▶ Your objective
Format the lines below as a Markdown table with the columns "Row" and "Text", one line per row, numbered in order. Leave out any blank lines.

▶ Extracted page text
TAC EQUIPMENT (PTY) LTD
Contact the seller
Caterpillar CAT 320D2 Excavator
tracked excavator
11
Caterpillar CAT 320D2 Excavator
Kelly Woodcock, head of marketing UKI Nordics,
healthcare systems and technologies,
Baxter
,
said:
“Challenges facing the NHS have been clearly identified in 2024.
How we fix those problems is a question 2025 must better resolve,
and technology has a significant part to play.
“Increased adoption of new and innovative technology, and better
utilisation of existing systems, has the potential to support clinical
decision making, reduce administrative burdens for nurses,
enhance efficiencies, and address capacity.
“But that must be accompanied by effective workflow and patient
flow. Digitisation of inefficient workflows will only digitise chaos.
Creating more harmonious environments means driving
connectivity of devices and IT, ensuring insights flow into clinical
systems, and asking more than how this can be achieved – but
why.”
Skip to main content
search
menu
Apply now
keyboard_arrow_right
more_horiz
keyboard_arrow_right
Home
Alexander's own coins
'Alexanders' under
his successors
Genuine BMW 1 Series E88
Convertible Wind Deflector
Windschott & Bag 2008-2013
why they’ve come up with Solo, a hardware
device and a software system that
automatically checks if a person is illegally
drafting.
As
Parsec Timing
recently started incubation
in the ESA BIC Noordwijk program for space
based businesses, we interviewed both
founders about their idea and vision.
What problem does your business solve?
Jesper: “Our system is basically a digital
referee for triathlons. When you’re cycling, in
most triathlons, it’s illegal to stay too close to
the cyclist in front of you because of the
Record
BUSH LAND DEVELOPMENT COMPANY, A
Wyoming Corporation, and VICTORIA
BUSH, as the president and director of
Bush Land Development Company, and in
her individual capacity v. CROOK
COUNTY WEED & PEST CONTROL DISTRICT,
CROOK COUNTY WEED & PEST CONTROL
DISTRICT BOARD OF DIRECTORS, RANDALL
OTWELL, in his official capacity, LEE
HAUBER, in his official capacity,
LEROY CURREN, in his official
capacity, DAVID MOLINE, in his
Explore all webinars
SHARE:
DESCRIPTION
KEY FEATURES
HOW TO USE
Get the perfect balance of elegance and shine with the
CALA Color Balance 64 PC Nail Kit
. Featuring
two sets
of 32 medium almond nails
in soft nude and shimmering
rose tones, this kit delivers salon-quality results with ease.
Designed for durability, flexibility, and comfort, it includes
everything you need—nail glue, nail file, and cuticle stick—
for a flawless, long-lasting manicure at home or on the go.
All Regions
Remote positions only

▶ Problem solution
| Row | Text |
|---|---|
| 1 | TAC EQUIPMENT (PTY) LTD |
| 2 | Contact the seller |
| 3 | Caterpillar CAT 320D2 Excavator |
| 4 | tracked excavator |
| 5 | 11 |
| 6 | Caterpillar CAT 320D2 Excavator |
| 7 | Kelly Woodcock, head of marketing UKI Nordics, |
| 8 | healthcare systems and technologies, |
| 9 | Baxter |
| 10 | , |
| 11 | said: |
| 12 | “Challenges facing the NHS have been clearly identified in 2024. |
| 13 | How we fix those problems is a question 2025 must better resolve, |
| 14 | and technology has a significant part to play. |
| 15 | “Increased adoption of new and innovative technology, and better |
| 16 | utilisation of existing systems, has the potential to support clinical |
| 17 | decision making, reduce administrative burdens for nurses, |
| 18 | enhance efficiencies, and address capacity. |
| 19 | “But that must be accompanied by effective workflow and patient |
| 20 | flow. Digitisation of inefficient workflows will only digitise chaos. |
| 21 | Creating more harmonious environments means driving |
| 22 | connectivity of devices and IT, ensuring insights flow into clinical |
| 23 | systems, and asking more than how this can be achieved – but |
| 24 | why.” |
| 25 | Skip to main content |
| 26 | search |
| 27 | menu |
| 28 | Apply now |
| 29 | keyboard_arrow_right |
| 30 | more_horiz |
| 31 | keyboard_arrow_right |
| 32 | Home |
| 33 | Alexander's own coins |
| 34 | 'Alexanders' under |
| 35 | his successors |
| 36 | Genuine BMW 1 Series E88 |
| 37 | Convertible Wind Deflector |
| 38 | Windschott & Bag 2008-2013 |
| 39 | why they’ve come up with Solo, a hardware |
| 40 | device and a software system that |
| 41 | automatically checks if a person is illegally |
| 42 | drafting. |
| 43 | As |
| 44 | Parsec Timing |
| 45 | recently started incubation |
| 46 | in the ESA BIC Noordwijk program for space |
| 47 | based businesses, we interviewed both |
| 48 | founders about their idea and vision. |
| 49 | What problem does your business solve? |
| 50 | Jesper: “Our system is basically a digital |
| 51 | referee for triathlons. When you’re cycling, in |
| 52 | most triathlons, it’s illegal to stay too close to |
| 53 | the cyclist in front of you because of the |
| 54 | Record |
| 55 | BUSH LAND DEVELOPMENT COMPANY, A |
| 56 | Wyoming Corporation, and VICTORIA |
| 57 | BUSH, as the president and director of |
| 58 | Bush Land Development Company, and in |
| 59 | her individual capacity v. CROOK |
| 60 | COUNTY WEED & PEST CONTROL DISTRICT, |
| 61 | CROOK COUNTY WEED & PEST CONTROL |
| 62 | DISTRICT BOARD OF DIRECTORS, RANDALL |
| 63 | OTWELL, in his official capacity, LEE |
| 64 | HAUBER, in his official capacity, |
| 65 | LEROY CURREN, in his official |
| 66 | capacity, DAVID MOLINE, in his |
| 67 | Explore all webinars |
| 68 | SHARE: |
| 69 | DESCRIPTION |
| 70 | KEY FEATURES |
| 71 | HOW TO USE |
| 72 | Get the perfect balance of elegance and shine with the |
| 73 | CALA Color Balance 64 PC Nail Kit |
| 74 | . Featuring |
| 75 | two sets |
| 76 | of 32 medium almond nails |
| 77 | in soft nude and shimmering |
| 78 | rose tones, this kit delivers salon-quality results with ease. |
| 79 | Designed for durability, flexibility, and comfort, it includes |
| 80 | everything you need—nail glue, nail file, and cuticle stick— |
| 81 | for a flawless, long-lasting manicure at home or on the go. |
| 82 | All Regions |
| 83 | Remote positions only |